I bound his arm as best I could, using almost every bandage I had. I needed to buy supplies. I couldn't go out, but I needed to buy supplies.

He was asleep now. Not conscious. He would never voluntarily sleep on the top of the bed or have let me touch him. I'd covered him lightly, partly with the rough motel bed spread and partly with my hooded top, softer for where his bare chest was exposed. It was the best I could do. I was terrified if I had moved him more he would have woken, distressed and disoriented.

I sat on the edge of the bed, careful not to touch him again. It was so strange. Before, we were always tactile, it's just the way we were, how we had both survived Sofia, reassurance from each other we were surviving. I'd also made sure Cal was independent though. As strong as he could be in all forms from an early age.

No, that was wrong…Life had made Cal strong - Cal had made Cal strong. He had to be to survive Sofia, we both did. He had a will that not even the Grendel would break. I knew it as sure as I knew the sun would rise.

I may have made sure he was independent, but Cal had always made sure he let me that know that he knew exactly what I was doing and why. That he knew I did what I did for him, and him alone. Sometimes that was just a lop-sided grin, sometimes it was letting me pick him up when he was probably too old for it, sometimes it was hugging me back when he'd arrived back from somewhere unavoidably late and scared the shit out of me. Which had luckily not happened more than two occasions - seared into my brain for all eternity.

I leaned to pick what was probably the last bandage we had, from the floor where it lay unravelled. I began rolling the coarse crepe slowly between my fingers, sure to line up the edges. It was quiet, except for the repetitive creak of the old heating system from the radiator against the wall and Cal's breathing, unnervingly raspy, but at least steady, his arm now well wrapped and the bleeding stemmed.

I turned to look at him. I wanted so badly to just take his hand, or rest mine upon his shoulder, but I dared not. There was something new etched across his face, behind the gaunt features. Pain. I knew that in my soul, like I knew it was in his, a plague of pain had taken him. A deep pain I feared I couldn't quell, couldn't chase away this time. Could I really fix this? Could I bring him back to me - all the way back? Would he ever be back? Ever be the same? No. He'd never be the same. I didn't need the same. I just needed my brother.

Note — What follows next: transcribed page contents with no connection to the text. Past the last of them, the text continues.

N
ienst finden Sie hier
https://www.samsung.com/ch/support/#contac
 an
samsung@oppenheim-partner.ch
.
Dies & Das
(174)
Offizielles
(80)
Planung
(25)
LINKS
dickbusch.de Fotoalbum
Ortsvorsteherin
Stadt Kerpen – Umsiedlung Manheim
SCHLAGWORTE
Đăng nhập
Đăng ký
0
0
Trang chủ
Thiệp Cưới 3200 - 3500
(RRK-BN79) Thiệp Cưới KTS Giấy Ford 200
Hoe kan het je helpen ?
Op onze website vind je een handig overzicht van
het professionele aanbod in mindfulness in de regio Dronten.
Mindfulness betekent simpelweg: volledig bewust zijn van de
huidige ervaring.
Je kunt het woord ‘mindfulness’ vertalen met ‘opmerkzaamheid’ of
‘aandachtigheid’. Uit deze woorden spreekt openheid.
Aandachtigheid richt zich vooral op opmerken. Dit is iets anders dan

I placed the bandage on the nightstand, tearing my eyes away from his sleeping form. I let my head fall into my hands, propped up on my knees. Could I do this? Was I strong enough for us both? I took my own deep, shuddering breath. I wasn't prepared. I couldn't do this. Alone. I wasn't enough, was I? I felt the room start to spin, starting to close in on me.

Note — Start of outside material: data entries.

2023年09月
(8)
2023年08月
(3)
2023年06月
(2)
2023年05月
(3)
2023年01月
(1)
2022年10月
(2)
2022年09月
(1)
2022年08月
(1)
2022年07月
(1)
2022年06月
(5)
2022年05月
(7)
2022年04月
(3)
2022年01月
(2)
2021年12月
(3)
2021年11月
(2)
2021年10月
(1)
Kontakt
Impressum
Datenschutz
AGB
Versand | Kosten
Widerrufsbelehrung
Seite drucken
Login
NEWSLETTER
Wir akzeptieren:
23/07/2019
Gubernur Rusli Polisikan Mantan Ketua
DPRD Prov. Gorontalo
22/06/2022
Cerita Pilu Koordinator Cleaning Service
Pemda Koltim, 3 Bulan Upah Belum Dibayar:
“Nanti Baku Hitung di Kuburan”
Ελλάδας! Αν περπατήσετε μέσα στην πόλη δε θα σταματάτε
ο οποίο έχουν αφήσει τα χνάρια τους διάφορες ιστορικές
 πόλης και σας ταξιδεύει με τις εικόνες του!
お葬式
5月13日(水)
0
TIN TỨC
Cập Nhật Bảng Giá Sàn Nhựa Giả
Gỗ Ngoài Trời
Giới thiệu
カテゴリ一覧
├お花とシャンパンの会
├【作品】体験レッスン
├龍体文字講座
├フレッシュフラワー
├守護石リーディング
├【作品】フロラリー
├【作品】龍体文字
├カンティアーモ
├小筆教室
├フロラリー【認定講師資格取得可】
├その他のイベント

I felt sobs start to rack my own exhausted form. I couldn't do this. Any of this. I knew I had to. I knew I had to hold it together but I had never felt less together or less in control than in that moment, except when he was taken, when I saw that swirling mass of silver close behind him. I felt a failure. I had already failed him. Broken the promise I had made to myself as a mere toddler. The silent promise I had made to him, not only myself. To love, to care, to protect.

I'd never really told him how deeply I felt. He was my responsibility, I would never have burdened him with my thoughts, on my own choices, and how much they had become such an integral part of me. Of how he had become such an integral part of who I was. I don't think I had ever truly understood it myself, not until he was taken. I'm not sure I understood it now, but there were things you just knew, in your soul, and how I felt about Cal was just that.

I'd hoped he knew. I'd hoped I had shown him enough love and affection to show him - even if perhaps I had not voiced it directly. I had tried my best to over-ride the hatred and filth that came from our mother's mouth every day. To calm the burn of her actions on his young body, to take some of the sting from her wicked words. But I realised in that moment that perhaps he did not know. Perhaps he did not realise just what I would do for him, to keep him safe. To bring him back from the darkness that threatened to take him forever, whether in this world or another.

Perhaps he did not know what I would have given to have followed him into that abyss, just what I would have given up without hesitation to spare him from the pain. To bare it for him. I would take any pain for him.

I was becoming consumed by my thoughts. A whirlpool of self-pity but I could not stop the sobs, as hard as I tried to contain them. I slipped from the bed to the floor, trying to pull back my control. As I swiped at my eyes I glanced to my left to see beautiful grey eyes watching me, carefully. He was awake.